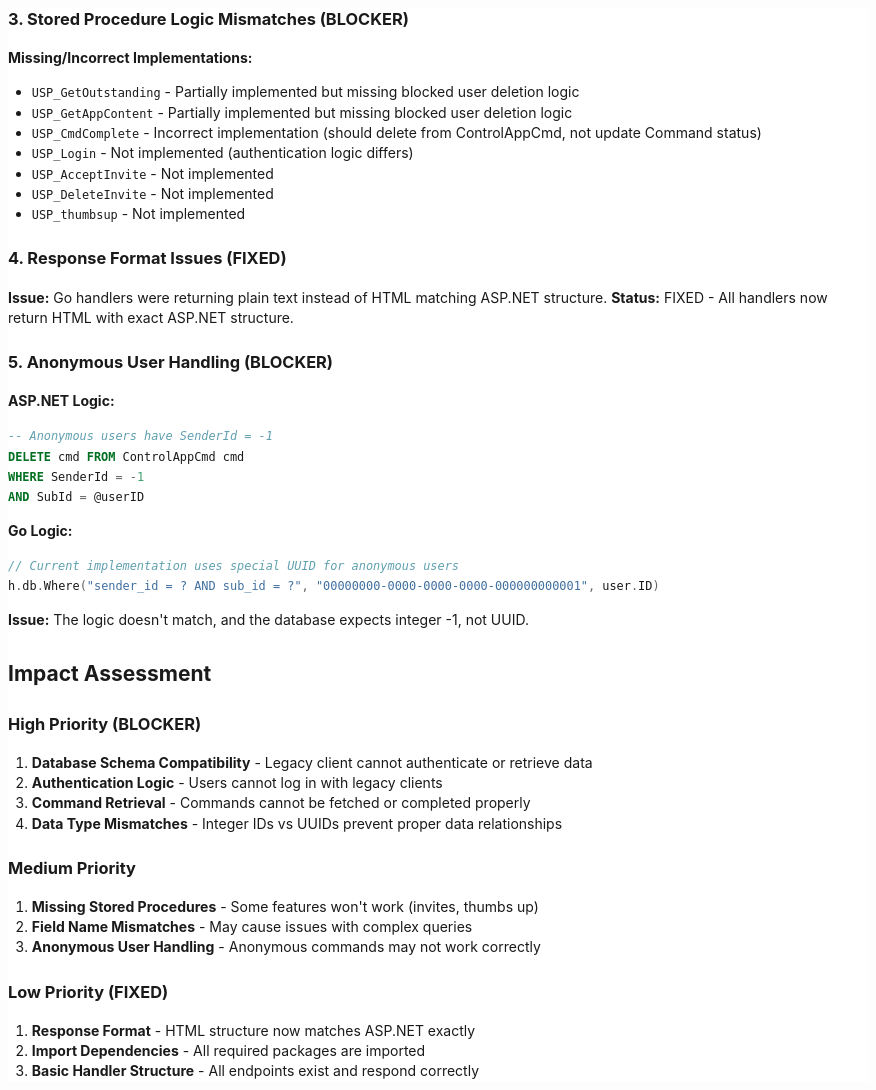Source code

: ### 3. Stored Procedure Logic Mismatches (BLOCKER)

**Missing/Incorrect Implementations:**
- `USP_GetOutstanding` - Partially implemented but missing blocked user deletion logic
- `USP_GetAppContent` - Partially implemented but missing blocked user deletion logic  
- `USP_CmdComplete` - Incorrect implementation (should delete from ControlAppCmd, not update Command status)
- `USP_Login` - Not implemented (authentication logic differs)
- `USP_AcceptInvite` - Not implemented
- `USP_DeleteInvite` - Not implemented
- `USP_thumbsup` - Not implemented

### 4. Response Format Issues (FIXED)

**Issue:** Go handlers were returning plain text instead of HTML matching ASP.NET structure.
**Status:** FIXED - All handlers now return HTML with exact ASP.NET structure.

### 5. Anonymous User Handling (BLOCKER)

**ASP.NET Logic:**
```sql
-- Anonymous users have SenderId = -1
DELETE cmd FROM ControlAppCmd cmd
WHERE SenderId = -1
AND SubId = @userID
```

**Go Logic:**
```go
// Current implementation uses special UUID for anonymous users
h.db.Where("sender_id = ? AND sub_id = ?", "00000000-0000-0000-0000-000000000001", user.ID)
```

**Issue:** The logic doesn't match, and the database expects integer -1, not UUID.

## Impact Assessment

### High Priority (BLOCKER)
1. **Database Schema Compatibility** - Legacy client cannot authenticate or retrieve data
2. **Authentication Logic** - Users cannot log in with legacy clients
3. **Command Retrieval** - Commands cannot be fetched or completed properly
4. **Data Type Mismatches** - Integer IDs vs UUIDs prevent proper data relationships

### Medium Priority
1. **Missing Stored Procedures** - Some features won't work (invites, thumbs up)
2. **Field Name Mismatches** - May cause issues with complex queries
3. **Anonymous User Handling** - Anonymous commands may not work correctly

### Low Priority (FIXED)
1. **Response Format** - HTML structure now matches ASP.NET exactly
2. **Import Dependencies** - All required packages are imported
3. **Basic Handler Structure** - All endpoints exist and respond correctly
# # # # # # #
◆ TASK INSTRUCTIONS: From the entries, copy out each line containing the word "implemented".

◆ TASK RESULT:
- `USP_GetOutstanding` - Partially implemented but missing blocked user deletion logic
- `USP_GetAppContent` - Partially implemented but missing blocked user deletion logic  
- `USP_Login` - Not implemented (authentication logic differs)
- `USP_AcceptInvite` - Not implemented
- `USP_DeleteInvite` - Not implemented
- `USP_thumbsup` - Not implemented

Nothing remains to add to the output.